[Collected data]
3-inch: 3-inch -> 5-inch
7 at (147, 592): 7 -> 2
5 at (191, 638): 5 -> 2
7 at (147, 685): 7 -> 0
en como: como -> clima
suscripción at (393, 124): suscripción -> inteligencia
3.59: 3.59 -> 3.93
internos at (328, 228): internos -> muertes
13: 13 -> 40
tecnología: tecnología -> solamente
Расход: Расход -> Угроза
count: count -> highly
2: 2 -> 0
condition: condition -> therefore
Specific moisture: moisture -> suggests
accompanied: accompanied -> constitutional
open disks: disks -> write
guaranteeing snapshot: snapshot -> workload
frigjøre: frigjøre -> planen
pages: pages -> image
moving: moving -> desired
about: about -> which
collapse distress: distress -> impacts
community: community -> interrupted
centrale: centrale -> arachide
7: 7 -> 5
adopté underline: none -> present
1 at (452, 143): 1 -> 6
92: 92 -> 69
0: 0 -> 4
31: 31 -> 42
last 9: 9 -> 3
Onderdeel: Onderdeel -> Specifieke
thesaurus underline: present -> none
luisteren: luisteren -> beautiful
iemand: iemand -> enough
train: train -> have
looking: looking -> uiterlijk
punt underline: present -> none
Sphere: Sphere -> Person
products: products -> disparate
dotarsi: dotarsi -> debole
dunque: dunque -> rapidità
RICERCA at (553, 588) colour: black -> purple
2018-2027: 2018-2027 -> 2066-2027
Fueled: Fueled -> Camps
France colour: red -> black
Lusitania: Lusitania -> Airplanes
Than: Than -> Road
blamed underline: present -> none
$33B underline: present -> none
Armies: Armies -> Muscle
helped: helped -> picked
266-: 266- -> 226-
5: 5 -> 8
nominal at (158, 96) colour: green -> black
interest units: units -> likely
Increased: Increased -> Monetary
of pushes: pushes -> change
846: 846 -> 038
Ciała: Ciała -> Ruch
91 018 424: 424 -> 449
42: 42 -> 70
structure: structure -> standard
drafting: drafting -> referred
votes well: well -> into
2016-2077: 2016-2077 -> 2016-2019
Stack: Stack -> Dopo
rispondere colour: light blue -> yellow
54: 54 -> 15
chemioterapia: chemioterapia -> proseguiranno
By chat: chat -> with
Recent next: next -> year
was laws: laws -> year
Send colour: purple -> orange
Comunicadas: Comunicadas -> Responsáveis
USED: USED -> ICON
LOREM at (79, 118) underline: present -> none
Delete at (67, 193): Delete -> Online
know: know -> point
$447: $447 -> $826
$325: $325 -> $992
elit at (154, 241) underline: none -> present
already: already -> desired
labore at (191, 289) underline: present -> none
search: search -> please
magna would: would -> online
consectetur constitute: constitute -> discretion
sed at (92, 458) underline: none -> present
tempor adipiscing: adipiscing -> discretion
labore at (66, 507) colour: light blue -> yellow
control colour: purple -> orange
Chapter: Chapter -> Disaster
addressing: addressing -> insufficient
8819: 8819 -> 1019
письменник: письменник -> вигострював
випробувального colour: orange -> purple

● Exercise instructions: Convert the rows above into a numbered list, omitting any blank lines.

● Result for this exercise:
1. 3-inch: 3-inch -> 5-inch
2. 7 at (147, 592): 7 -> 2
3. 5 at (191, 638): 5 -> 2
4. 7 at (147, 685): 7 -> 0
5. en como: como -> clima
6. suscripción at (393, 124): suscripción -> inteligencia
7. 3.59: 3.59 -> 3.93
8. internos at (328, 228): internos -> muertes
9. 13: 13 -> 40
10. tecnología: tecnología -> solamente
11. Расход: Расход -> Угроза
12. count: count -> highly
13. 2: 2 -> 0
14. condition: condition -> therefore
15. Specific moisture: moisture -> suggests
16. accompanied: accompanied -> constitutional
17. open disks: disks -> write
18. guaranteeing snapshot: snapshot -> workload
19. frigjøre: frigjøre -> planen
20. pages: pages -> image
21. moving: moving -> desired
22. about: about -> which
23. collapse distress: distress -> impacts
24. community: community -> interrupted
25. centrale: centrale -> arachide
26. 7: 7 -> 5
27. adopté underline: none -> present
28. 1 at (452, 143): 1 -> 6
29. 92: 92 -> 69
30. 0: 0 -> 4
31. 31: 31 -> 42
32. last 9: 9 -> 3
33. Onderdeel: Onderdeel -> Specifieke
34. thesaurus underline: present -> none
35. luisteren: luisteren -> beautiful
36. iemand: iemand -> enough
37. train: train -> have
38. looking: looking -> uiterlijk
39. punt underline: present -> none
40. Sphere: Sphere -> Person
41. products: products -> disparate
42. dotarsi: dotarsi -> debole
43. dunque: dunque -> rapidità
44. RICERCA at (553, 588) colour: black -> purple
45. 2018-2027: 2018-2027 -> 2066-2027
46. Fueled: Fueled -> Camps
47. France colour: red -> black
48. Lusitania: Lusitania -> Airplanes
49. Than: Than -> Road
50. blamed underline: present -> none
51. $33B underline: present -> none
52. Armies: Armies -> Muscle
53. helped: helped -> picked
54. 266-: 266- -> 226-
55. 5: 5 -> 8
56. nominal at (158, 96) colour: green -> black
57. interest units: units -> likely
58. Increased: Increased -> Monetary
59. of pushes: pushes -> change
60. 846: 846 -> 038
61. Ciała: Ciała -> Ruch
62. 91 018 424: 424 -> 449
63. 42: 42 -> 70
64. structure: structure -> standard
65. drafting: drafting -> referred
66. votes well: well -> into
67. 2016-2077: 2016-2077 -> 2016-2019
68. Stack: Stack -> Dopo
69. rispondere colour: light blue -> yellow
70. 54: 54 -> 15
71. chemioterapia: chemioterapia -> proseguiranno
72. By chat: chat -> with
73. Recent next: next -> year
74. was laws: laws -> year
75. Send colour: purple -> orange
76. Comunicadas: Comunicadas -> Responsáveis
77. USED: USED -> ICON
78. LOREM at (79, 118) underline: present -> none
79. Delete at (67, 193): Delete -> Online
80. know: know -> point
81. $447: $447 -> $826
82. $325: $325 -> $992
83. elit at (154, 241) underline: none -> present
84. already: already -> desired
85. labore at (191, 289) underline: present -> none
86. search: search -> please
87. magna would: would -> online
88. consectetur constitute: constitute -> discretion
89. sed at (92, 458) underline: none -> present
90. tempor adipiscing: adipiscing -> discretion
91. labore at (66, 507) colour: light blue -> yellow
92. control colour: purple -> orange
93. Chapter: Chapter -> Disaster
94. addressing: addressing -> insufficient
95. 8819: 8819 -> 1019
96. письменник: письменник -> вигострював
97. випробувального colour: orange -> purple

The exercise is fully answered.